## [Required work]
A faithful copy of every record is needed here. Images must not appear in it.

## [Data supplied]
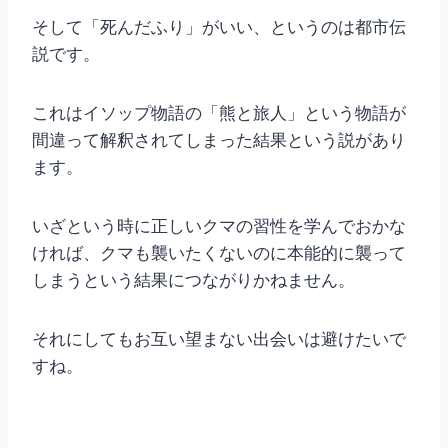
そして「死んだふり」がいい、というのは都市伝
説です。
これはイソップ物語の「熊と旅人」という物語が
間違って解釈されてしまった結果という説があり
ます。
いざという時に正しいクマの習性を学んでおかな
ければ、クマも襲いたくないのに本能的に襲って
しまうという結果につながりかねません。
それにしてもお互い望まない出会いは避けたいで
すね。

## [Answer below]
そして「死んだふり」がいい、というのは都市伝
説です。
これはイソップ物語の「熊と旅人」という物語が
間違って解釈されてしまった結果という説があり
ます。
いざという時に正しいクマの習性を学んでおかな
ければ、クマも襲いたくないのに本能的に襲って
しまうという結果につながりかねません。
それにしてもお互い望まない出会いは避けたいで
すね。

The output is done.